以可移植数据格式保存/加载scipy稀疏csr_matrix

95 投票

10 回答

76304 浏览

提问于 2025-04-17 10:47

如何以可移植的格式保存和加载一个 scipy 的稀疏矩阵 csr_matrix 呢？这个稀疏矩阵是在 Python 3（Windows 64位）上创建的，但我想在 Python 2（Linux 64位）上运行。最开始，我使用了 pickle（设置了 protocol=2 和 fix_imports=True），但是在从 Python 3.2.2（Windows 64位）转到 Python 2.7.2（Windows 32位）时，这个方法不管用，出现了错误：

TypeError: ('data type not understood', <built-in function _reconstruct>, (<type 'numpy.ndarray'>, (0,), '[98]')).
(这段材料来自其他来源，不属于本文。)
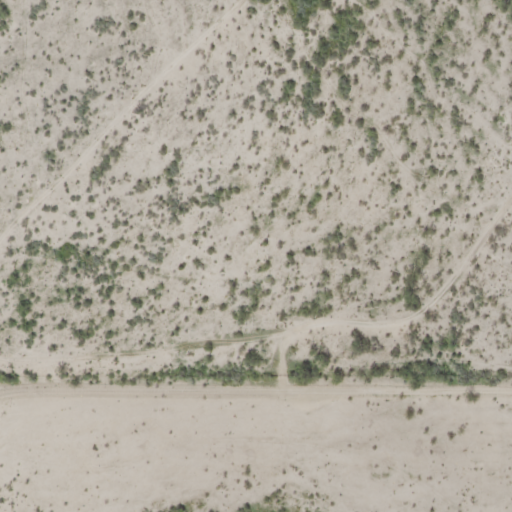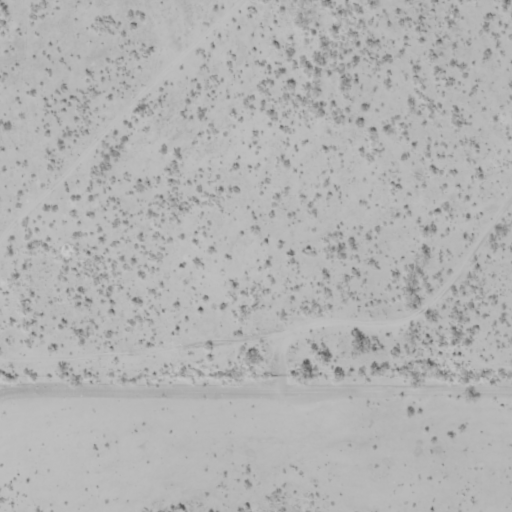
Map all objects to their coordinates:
road: (255, 373)
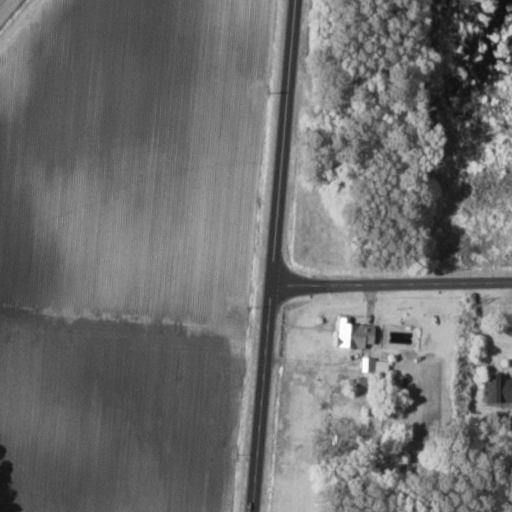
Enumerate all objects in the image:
road: (279, 256)
road: (394, 283)
building: (349, 334)
building: (372, 364)
building: (496, 389)
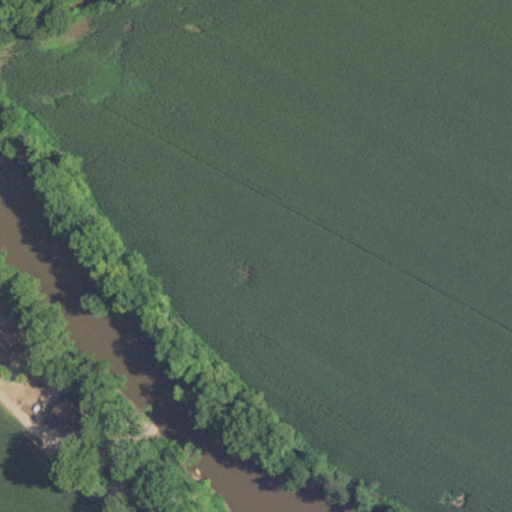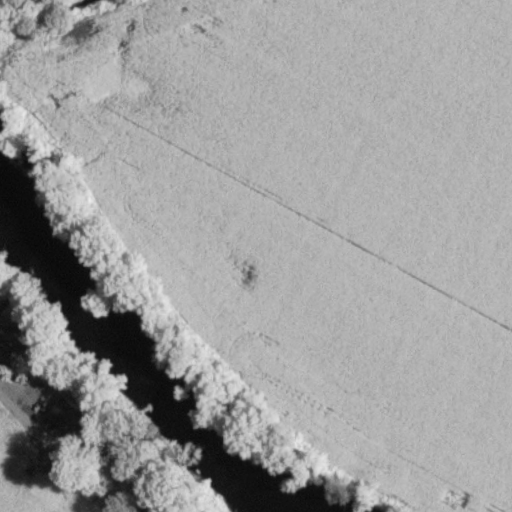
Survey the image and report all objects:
river: (147, 358)
building: (70, 413)
road: (69, 452)
crop: (35, 480)
building: (170, 504)
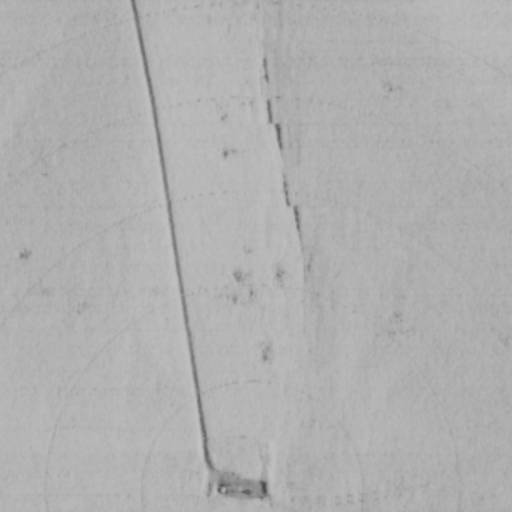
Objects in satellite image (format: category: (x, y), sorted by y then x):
road: (173, 235)
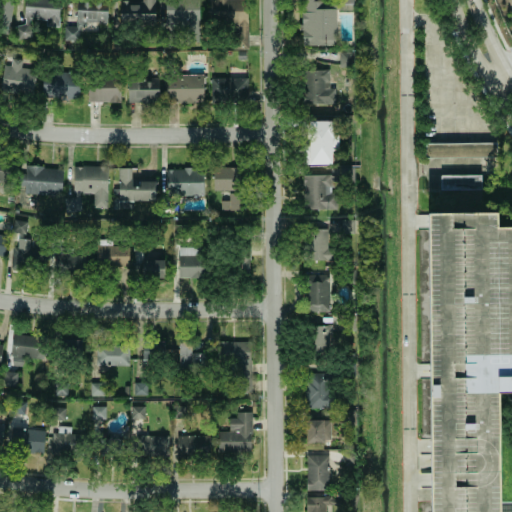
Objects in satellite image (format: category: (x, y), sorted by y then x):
building: (42, 11)
building: (91, 11)
building: (136, 12)
building: (181, 14)
road: (422, 17)
building: (231, 18)
building: (318, 25)
building: (70, 32)
road: (490, 40)
road: (456, 54)
building: (345, 59)
road: (476, 64)
road: (512, 72)
road: (495, 77)
building: (17, 80)
building: (61, 85)
building: (319, 87)
building: (184, 88)
building: (227, 89)
building: (103, 90)
building: (142, 91)
road: (135, 135)
building: (320, 141)
building: (460, 149)
building: (4, 171)
building: (225, 178)
building: (41, 180)
building: (184, 181)
building: (459, 182)
building: (87, 187)
building: (134, 188)
building: (322, 188)
building: (232, 201)
building: (19, 226)
building: (2, 244)
building: (319, 245)
building: (188, 250)
building: (111, 255)
road: (407, 255)
building: (29, 256)
road: (274, 256)
building: (70, 261)
building: (191, 266)
building: (152, 268)
building: (316, 292)
road: (137, 310)
building: (320, 339)
building: (21, 348)
building: (0, 349)
building: (152, 351)
building: (108, 354)
parking lot: (465, 355)
building: (465, 355)
building: (467, 356)
building: (189, 357)
building: (237, 362)
road: (415, 370)
road: (411, 371)
building: (9, 378)
building: (96, 388)
building: (139, 388)
building: (318, 390)
building: (19, 407)
building: (178, 411)
building: (97, 412)
building: (136, 412)
building: (57, 413)
building: (348, 417)
building: (326, 429)
building: (1, 430)
building: (313, 431)
building: (26, 440)
building: (67, 441)
building: (152, 445)
road: (418, 446)
road: (418, 463)
building: (316, 472)
road: (418, 480)
road: (137, 487)
road: (418, 494)
building: (314, 505)
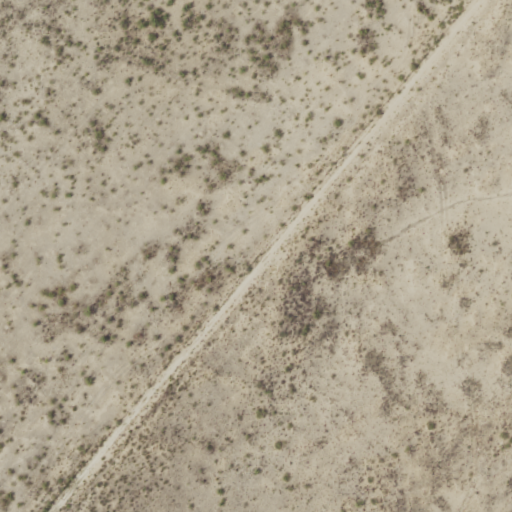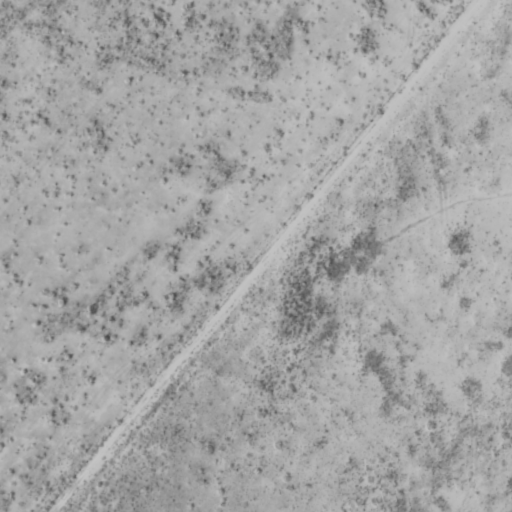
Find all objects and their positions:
road: (266, 254)
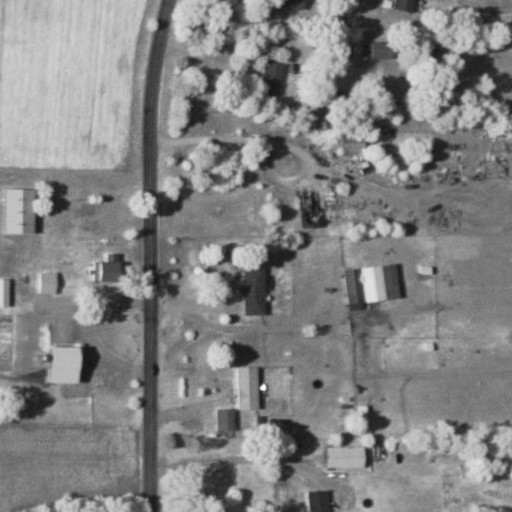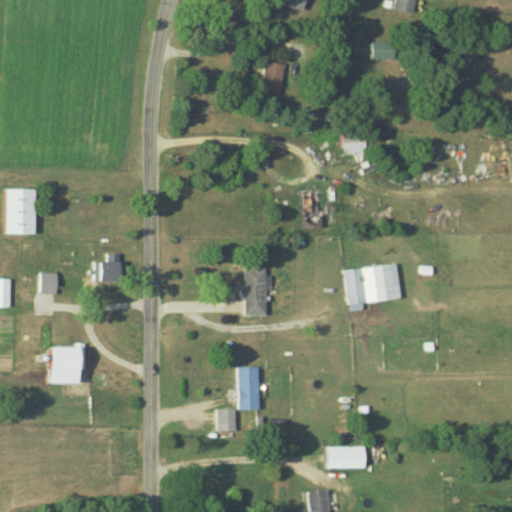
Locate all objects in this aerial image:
building: (289, 3)
building: (402, 5)
road: (232, 41)
building: (380, 49)
building: (270, 77)
road: (241, 140)
building: (350, 142)
building: (308, 209)
building: (16, 211)
road: (150, 255)
building: (104, 269)
building: (45, 283)
building: (369, 285)
building: (252, 290)
building: (4, 292)
road: (98, 309)
road: (236, 329)
road: (105, 352)
building: (59, 364)
building: (245, 388)
building: (223, 420)
road: (236, 457)
building: (341, 457)
building: (219, 488)
building: (316, 501)
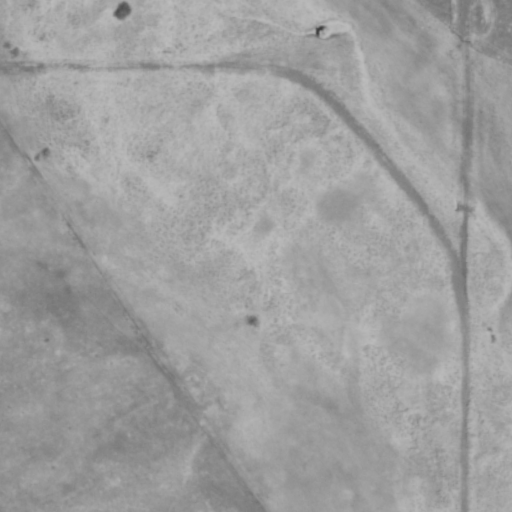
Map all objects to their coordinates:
road: (450, 26)
crop: (35, 487)
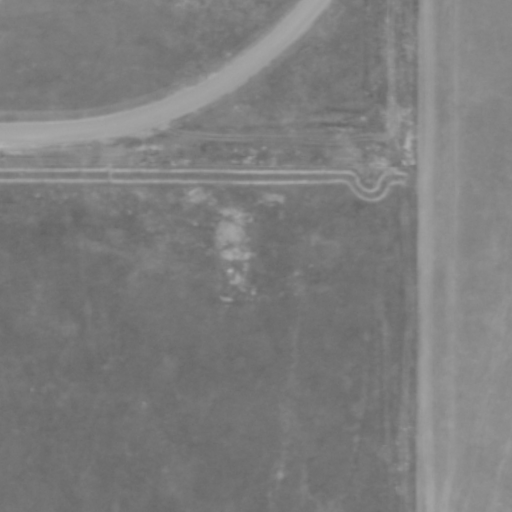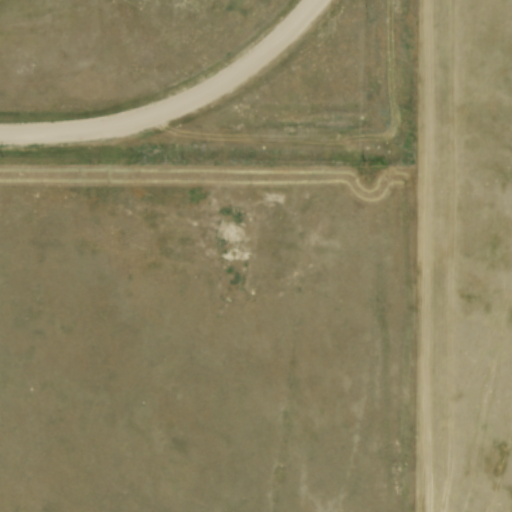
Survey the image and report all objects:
road: (304, 16)
road: (156, 115)
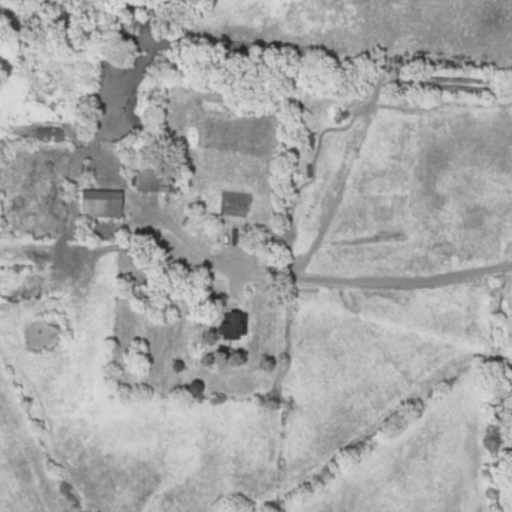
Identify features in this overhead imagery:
building: (165, 180)
building: (97, 206)
road: (321, 286)
building: (226, 325)
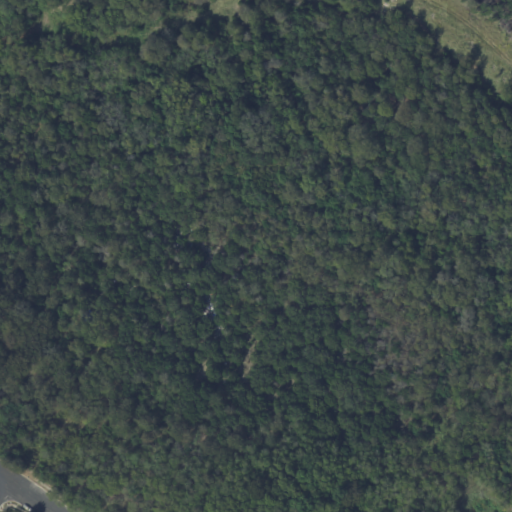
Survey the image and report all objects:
road: (276, 3)
road: (24, 10)
road: (2, 482)
road: (26, 493)
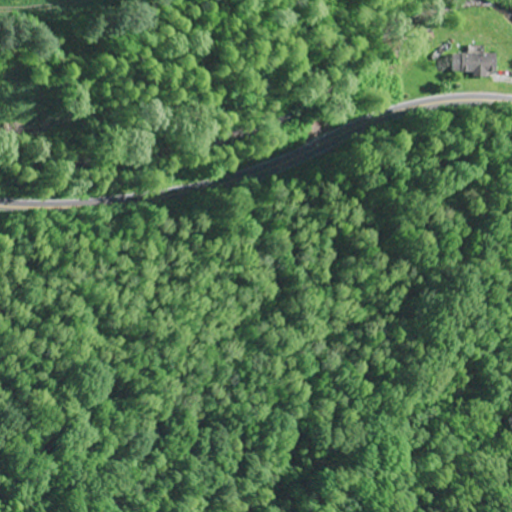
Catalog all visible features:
road: (8, 3)
building: (473, 62)
road: (405, 108)
road: (156, 195)
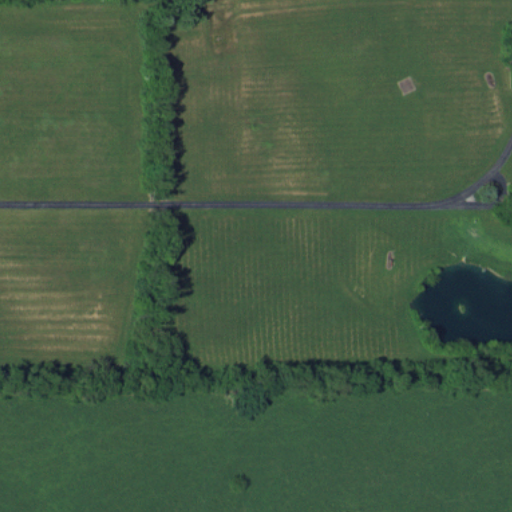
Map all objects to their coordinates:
road: (240, 204)
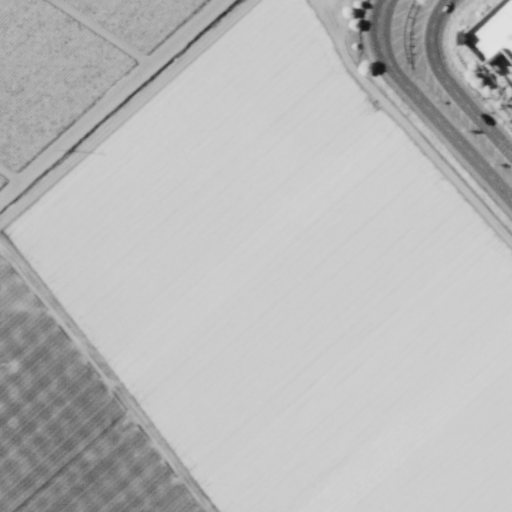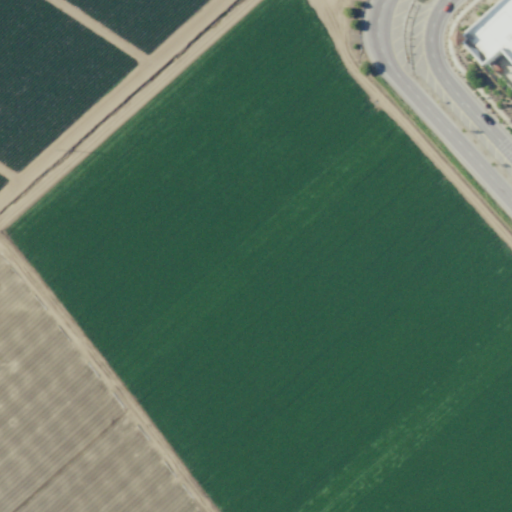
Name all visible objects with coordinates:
road: (290, 20)
building: (492, 31)
building: (491, 33)
road: (447, 85)
road: (426, 107)
crop: (237, 273)
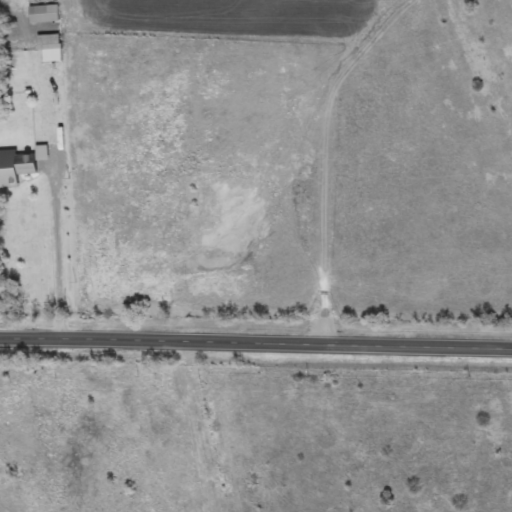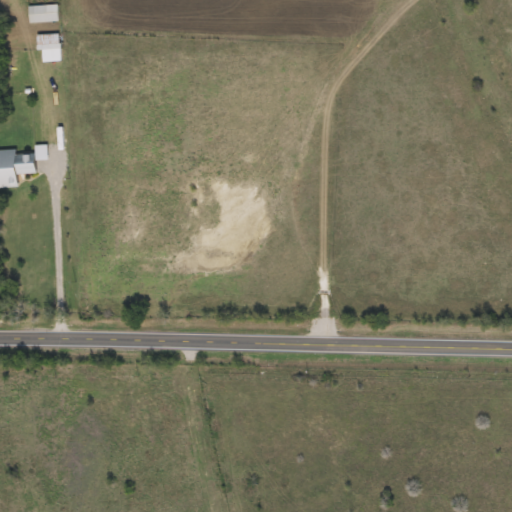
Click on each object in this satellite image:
building: (44, 13)
building: (45, 14)
building: (16, 167)
building: (16, 168)
road: (59, 252)
road: (256, 339)
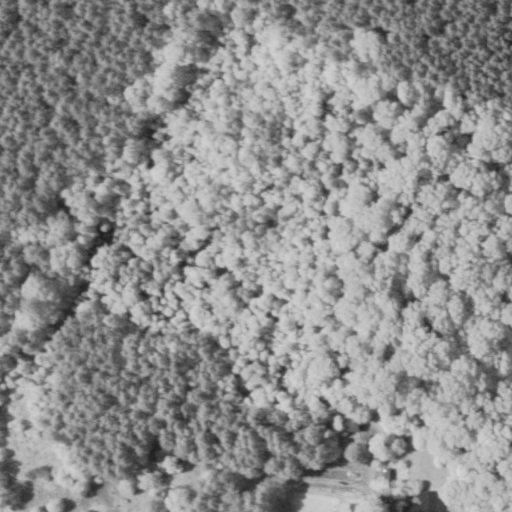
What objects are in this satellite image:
building: (427, 503)
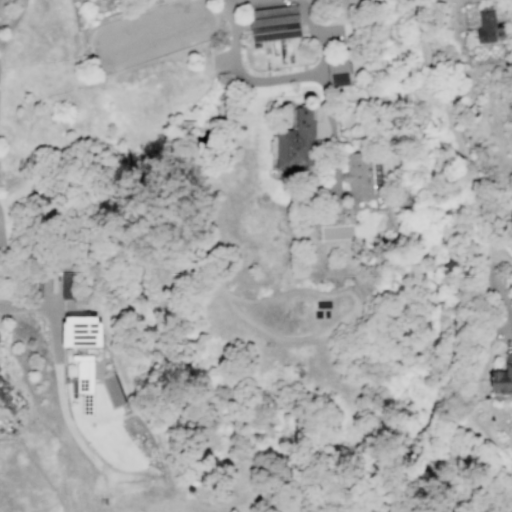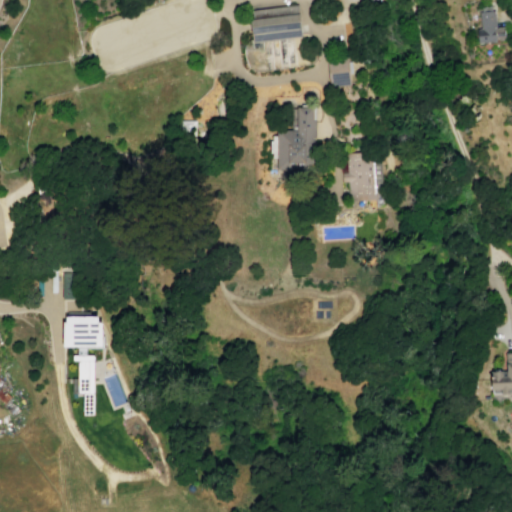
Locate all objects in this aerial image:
road: (344, 0)
building: (274, 22)
building: (274, 23)
building: (488, 28)
building: (488, 28)
building: (337, 71)
building: (338, 71)
road: (321, 74)
road: (332, 137)
building: (295, 141)
building: (296, 142)
road: (464, 165)
building: (362, 174)
building: (361, 176)
road: (500, 254)
road: (0, 270)
road: (51, 270)
building: (68, 285)
building: (67, 286)
road: (52, 307)
road: (239, 313)
building: (82, 331)
building: (83, 352)
building: (502, 377)
building: (502, 377)
building: (84, 378)
building: (2, 394)
building: (3, 397)
road: (80, 443)
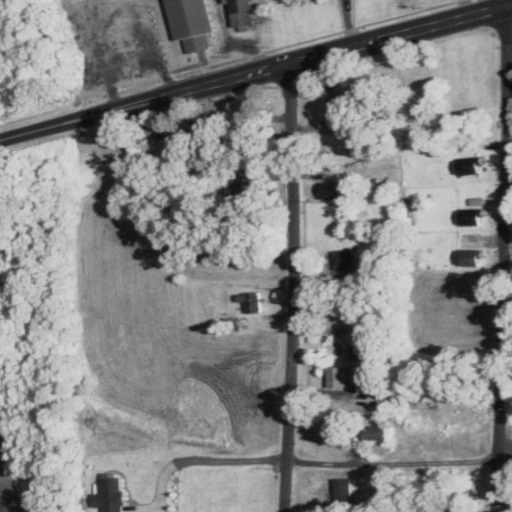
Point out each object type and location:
building: (243, 12)
building: (193, 22)
road: (347, 22)
road: (333, 32)
road: (300, 60)
road: (44, 129)
building: (467, 164)
building: (333, 190)
building: (476, 200)
building: (470, 215)
building: (468, 256)
building: (344, 258)
road: (503, 258)
road: (285, 288)
building: (252, 300)
building: (363, 348)
building: (338, 375)
building: (0, 376)
building: (377, 432)
building: (336, 435)
road: (189, 459)
road: (397, 467)
building: (343, 489)
building: (111, 492)
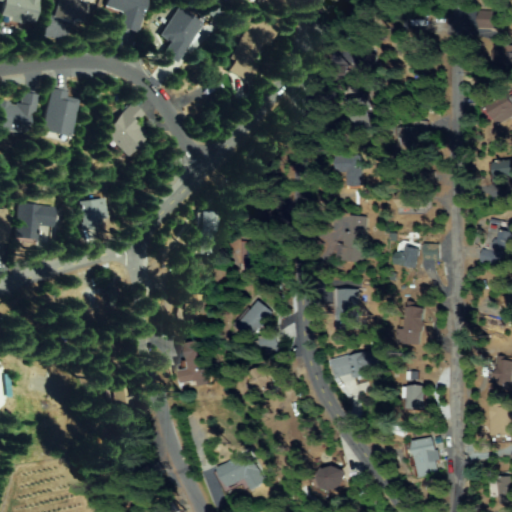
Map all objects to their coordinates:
building: (350, 0)
building: (500, 1)
building: (57, 8)
building: (16, 9)
building: (18, 11)
building: (68, 12)
building: (124, 12)
building: (128, 12)
building: (485, 18)
building: (482, 19)
building: (180, 31)
building: (176, 33)
building: (248, 44)
building: (253, 49)
building: (410, 54)
building: (500, 55)
building: (500, 58)
building: (416, 59)
building: (367, 61)
road: (126, 76)
building: (486, 92)
building: (500, 109)
building: (495, 110)
building: (15, 111)
building: (352, 111)
building: (56, 113)
building: (359, 113)
building: (16, 114)
building: (59, 115)
building: (121, 130)
building: (125, 132)
building: (409, 135)
building: (348, 168)
building: (502, 168)
building: (356, 169)
building: (500, 169)
road: (194, 186)
building: (403, 199)
building: (411, 202)
building: (92, 211)
building: (89, 212)
building: (28, 219)
building: (31, 221)
building: (2, 228)
building: (201, 232)
building: (204, 233)
building: (349, 240)
building: (355, 240)
building: (497, 242)
building: (405, 253)
building: (244, 254)
road: (429, 256)
building: (485, 256)
building: (248, 259)
building: (408, 260)
building: (115, 297)
road: (307, 298)
building: (344, 302)
building: (505, 302)
building: (344, 305)
building: (193, 307)
building: (251, 317)
building: (259, 317)
building: (194, 319)
building: (408, 325)
building: (406, 330)
building: (267, 342)
building: (263, 343)
building: (100, 350)
building: (191, 364)
building: (193, 365)
building: (350, 365)
building: (357, 366)
building: (501, 373)
building: (260, 377)
building: (493, 378)
building: (258, 381)
building: (3, 385)
road: (153, 385)
building: (116, 393)
building: (121, 395)
building: (412, 397)
building: (415, 398)
building: (502, 420)
building: (500, 422)
building: (423, 457)
building: (426, 461)
building: (136, 469)
building: (236, 471)
building: (239, 471)
building: (329, 478)
building: (331, 479)
building: (503, 488)
building: (506, 494)
building: (161, 510)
接下来，我尝试了 numpy.save 和 numpy.load，还有 scipy.io.mmwrite() 和 scipy.io.mmread()，但是这些方法也都不行。

数据序列化可移植性稀疏矩阵科学计算 pickle csr_matrix Python 版本兼容性

10 个回答

这里是对三个最受欢迎答案的性能比较，使用的是Jupyter笔记本。输入的是一个大小为1百万行乘以10万列的随机稀疏矩阵，密度为0.001，里面有1亿个非零值：

from scipy.sparse import random
matrix = random(1000000, 100000, density=0.001, format='csr')

matrix
<1000000x100000 sparse matrix of type '<type 'numpy.float64'>'
with 100000000 stored elements in Compressed Sparse Row format>

`io.mmwrite` / `io.mmread`

from scipy.sparse import io

%time io.mmwrite('test_io.mtx', matrix)
CPU times: user 4min 37s, sys: 2.37 s, total: 4min 39s
Wall time: 4min 39s

%time matrix = io.mmread('test_io.mtx')
CPU times: user 2min 41s, sys: 1.63 s, total: 2min 43s
Wall time: 2min 43s    

matrix
<1000000x100000 sparse matrix of type '<type 'numpy.float64'>'
with 100000000 stored elements in COOrdinate format>    

Filesize: 3.0G.

（注意格式已经从csr改为coo）。

`np.savez` / `np.load`

import numpy as np
from scipy.sparse import csr_matrix

def save_sparse_csr(filename, array):
    # note that .npz extension is added automatically
    np.savez(filename, data=array.data, indices=array.indices,
             indptr=array.indptr, shape=array.shape)

def load_sparse_csr(filename):
    # here we need to add .npz extension manually
    loader = np.load(filename + '.npz')
    return csr_matrix((loader['data'], loader['indices'], loader['indptr']),
                      shape=loader['shape'])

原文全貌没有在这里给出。